Edit. Outside Python and in older implementations, use jumpahead( 50000 * expid ) to avoid the situation where two generators wind up with a parallel sequences of values. In any reasonably current (post 2.3) Python, jumpahead is no longer linear and using expid is sufficient to scramble the state.
You can't simply do jumpahead(1) in each thread, since that will assure they are synchronized. Use jumpahead( expid ) to assure each thread is distinctly scrambled.
The documentation suggests that jumpahead(1) already scrambles the state, but is that really true?
Yes, jumpahead does indeed "scramble" the state. Recall that for a given seed you get one -- long -- but fixed sequence of pseudo-random numbers. You're jumping ahead in this sequence. To pass randomness tests, you must get all your values from this one sequence.
Edit. Once upon a time, jumpahead(1) was limited. Now jumpahead(1) really does a larger scrambling. The scrambling, however, is deterministic. You can't simply do jumpahead(1) in each thread.
If you have multiple generators with different seeds, you violate the "one sequence from one seed" assumption and your numbers aren't going to be as random as if you get them from a single sequence.
If you only jumphead 1, you'll may be getting parallel sequences which will might be similar. [This similarity might not be detectable; theoretically, there's a similarity.]
When you jumpahead 50,000, you assure that you follow the 1-sequence-1-seed premise. You also assure that you won't have adjacent sequences of numbers in two experiments.
Finally, you also have repeatability. For a given seed, you get consistent results.
Same jumpahead: Not Good.
>>> y=random.Random( 1 )
>>> z=random.Random( 1 )
>>> y.jumpahead(1)
>>> z.jumpahead(1)
>>> [ y.random() for i in range(5) ]
[0.99510321786951772, 0.92436920169905545, 0.21932404923057958, 0.20867489035315723, 0.91525579001682567]
>>> [ z.random() for i in range(5) ]
[0.99510321786951772, 0.92436920169905545, 0.21932404923057958, 0.20867489035315723, 0.91525579001682567]
You shouldn't use that function. There is no proof it can work on Mersenne Twister generator. Indeed, it was removed from Python 3 for that reason.
For more information about generation of pseudo-random numbers on parallel environments, see this article from David Hill.
jumpahead(1) is indeed sufficient (and identical to jumpahead(50000) or any other such call, in the current implementation of random -- I believe that came in at the same time as the Mersenne Twister based implementation). So use whatever argument fits in well with your programs' logic. (Do use a separate random.Random instance per thread for thread-safety purposes of course, as your question already hints).
(random module generated numbers are not meant to be cryptographically strong, so it's a good thing that you're not using for security purposes;-).
Per the random module docs at python.org:
"You can instantiate your own instances of Random to get generators that don’t share state."
And there's also a relevant-looking note on jumpahead, as you mention.
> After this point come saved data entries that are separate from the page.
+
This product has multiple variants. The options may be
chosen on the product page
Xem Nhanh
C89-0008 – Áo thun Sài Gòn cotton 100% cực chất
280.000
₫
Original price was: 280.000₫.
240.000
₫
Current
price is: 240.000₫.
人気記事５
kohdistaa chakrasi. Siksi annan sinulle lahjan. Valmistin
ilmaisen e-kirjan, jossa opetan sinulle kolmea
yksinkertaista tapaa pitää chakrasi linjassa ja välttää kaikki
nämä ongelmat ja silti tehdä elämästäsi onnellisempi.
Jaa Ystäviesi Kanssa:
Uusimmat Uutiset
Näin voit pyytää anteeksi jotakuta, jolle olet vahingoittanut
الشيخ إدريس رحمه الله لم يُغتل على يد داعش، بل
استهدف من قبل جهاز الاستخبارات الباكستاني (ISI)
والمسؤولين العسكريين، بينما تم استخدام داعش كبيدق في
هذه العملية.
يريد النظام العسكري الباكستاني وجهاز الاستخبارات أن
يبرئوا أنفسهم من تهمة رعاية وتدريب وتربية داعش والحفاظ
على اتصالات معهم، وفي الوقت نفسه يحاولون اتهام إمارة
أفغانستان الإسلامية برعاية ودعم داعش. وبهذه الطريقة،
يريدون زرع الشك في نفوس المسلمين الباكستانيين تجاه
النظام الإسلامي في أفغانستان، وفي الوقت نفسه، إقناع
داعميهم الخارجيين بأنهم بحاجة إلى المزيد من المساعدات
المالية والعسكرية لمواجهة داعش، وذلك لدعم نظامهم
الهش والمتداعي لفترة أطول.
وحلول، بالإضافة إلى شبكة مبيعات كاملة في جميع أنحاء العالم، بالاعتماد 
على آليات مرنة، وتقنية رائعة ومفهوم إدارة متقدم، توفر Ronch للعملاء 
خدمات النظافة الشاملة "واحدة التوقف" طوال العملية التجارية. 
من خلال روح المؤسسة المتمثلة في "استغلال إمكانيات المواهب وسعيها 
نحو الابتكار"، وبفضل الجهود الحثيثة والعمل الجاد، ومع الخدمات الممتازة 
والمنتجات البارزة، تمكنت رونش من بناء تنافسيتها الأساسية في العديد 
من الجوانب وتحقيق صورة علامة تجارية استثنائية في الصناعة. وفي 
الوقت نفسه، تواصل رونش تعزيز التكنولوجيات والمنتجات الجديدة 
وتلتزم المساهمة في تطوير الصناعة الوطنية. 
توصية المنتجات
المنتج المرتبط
But the guarantees there are kind of vague. If the calls to OS-provided randomness aren't so expensive as to dominate your running time, I'd skip all the subtlety and do something like:
randoms = [random.Random(os.urandom(4)) for _ in range(num_expts)]
If num_expts is ~1000, then you're unlikely to have any collisions in your seed (birthday paradox says you need about 65000 experiments before there's a >50% probability that you have a collision). If this isn't good enough for you or if the number of experiments is more like 100k instead of 1k, then I think it's reasonable to follow this up with
for idx, r in enumerate(randoms):
r.jumpahead(idx)
Note that I don't think it will work to just make your seed longer (os.urandom(8), for example), since the random docs state that the seed must be hashable, and so on a 32-bit platform you're only going to get at most 32 bits (4 bytes) of useful entropy in your seed.
This question piqued my curiosity, so I went and looked at the code implementing the random module. I am definitely not a PRNG expert, but it does seem like slightly differing values of n in jumpahead(n) will lead to markedly different Random instance states. (Always scary to contradict Alex Martelli, but the code does use the value of n when shuffling the random state).